*Goal:* Copy out every one of the entries below, substituting "standard format" for each occurrence of "house convention" and keeping all other text unchanged.

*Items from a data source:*
>> Start

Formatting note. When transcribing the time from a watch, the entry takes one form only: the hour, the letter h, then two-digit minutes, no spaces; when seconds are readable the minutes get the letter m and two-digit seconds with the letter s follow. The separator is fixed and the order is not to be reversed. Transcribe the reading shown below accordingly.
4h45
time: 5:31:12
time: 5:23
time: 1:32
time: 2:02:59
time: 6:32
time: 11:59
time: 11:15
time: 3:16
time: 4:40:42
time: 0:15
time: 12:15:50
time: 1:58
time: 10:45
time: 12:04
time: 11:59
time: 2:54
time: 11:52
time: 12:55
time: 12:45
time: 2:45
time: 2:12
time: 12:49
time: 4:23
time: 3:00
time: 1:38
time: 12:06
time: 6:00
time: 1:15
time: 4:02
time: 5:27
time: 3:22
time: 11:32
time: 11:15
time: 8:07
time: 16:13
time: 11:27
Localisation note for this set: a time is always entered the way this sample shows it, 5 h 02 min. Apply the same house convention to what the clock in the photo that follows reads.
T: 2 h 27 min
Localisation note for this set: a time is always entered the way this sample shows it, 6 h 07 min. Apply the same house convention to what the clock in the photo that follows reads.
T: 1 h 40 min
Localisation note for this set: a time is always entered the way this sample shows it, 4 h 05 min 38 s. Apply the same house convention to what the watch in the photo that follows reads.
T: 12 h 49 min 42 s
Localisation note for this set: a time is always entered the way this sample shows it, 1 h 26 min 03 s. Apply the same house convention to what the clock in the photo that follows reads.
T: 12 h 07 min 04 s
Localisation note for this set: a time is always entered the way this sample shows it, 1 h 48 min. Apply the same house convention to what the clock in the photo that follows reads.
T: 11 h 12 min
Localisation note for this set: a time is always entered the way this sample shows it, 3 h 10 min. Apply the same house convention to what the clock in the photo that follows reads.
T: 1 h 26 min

>> End

*Written answer:*
Formatting note. When transcribing the time from a watch, the entry takes one form only: the hour, the letter h, then two-digit minutes, no spaces; when seconds are readable the minutes get the letter m and two-digit seconds with the letter s follow. The separator is fixed and the order is not to be reversed. Transcribe the reading shown below accordingly.
4h45
time: 5:31:12
time: 5:23
time: 1:32
time: 2:02:59
time: 6:32
time: 11:59
time: 11:15
time: 3:16
time: 4:40:42
time: 0:15
time: 12:15:50
time: 1:58
time: 10:45
time: 12:04
time: 11:59
time: 2:54
time: 11:52
time: 12:55
time: 12:45
time: 2:45
time: 2:12
time: 12:49
time: 4:23
time: 3:00
time: 1:38
time: 12:06
time: 6:00
time: 1:15
time: 4:02
time: 5:27
time: 3:22
time: 11:32
time: 11:15
time: 8:07
time: 16:13
time: 11:27
Localisation note for this set: a time is always entered the way this sample shows it, 5 h 02 min. Apply the same standard format to what the clock in the photo that follows reads.
T: 2 h 27 min
Localisation note for this set: a time is always entered the way this sample shows it, 6 h 07 min. Apply the same standard format to what the clock in the photo that follows reads.
T: 1 h 40 min
Localisation note for this set: a time is always entered the way this sample shows it, 4 h 05 min 38 s. Apply the same standard format to what the watch in the photo that follows reads.
T: 12 h 49 min 42 s
Localisation note for this set: a time is always entered the way this sample shows it, 1 h 26 min 03 s. Apply the same standard format to what the clock in the photo that follows reads.
T: 12 h 07 min 04 s
Localisation note for this set: a time is always entered the way this sample shows it, 1 h 48 min. Apply the same standard format to what the clock in the photo that follows reads.
T: 11 h 12 min
Localisation note for this set: a time is always entered the way this sample shows it, 3 h 10 min. Apply the same standard format to what the clock in the photo that follows reads.
T: 1 h 26 min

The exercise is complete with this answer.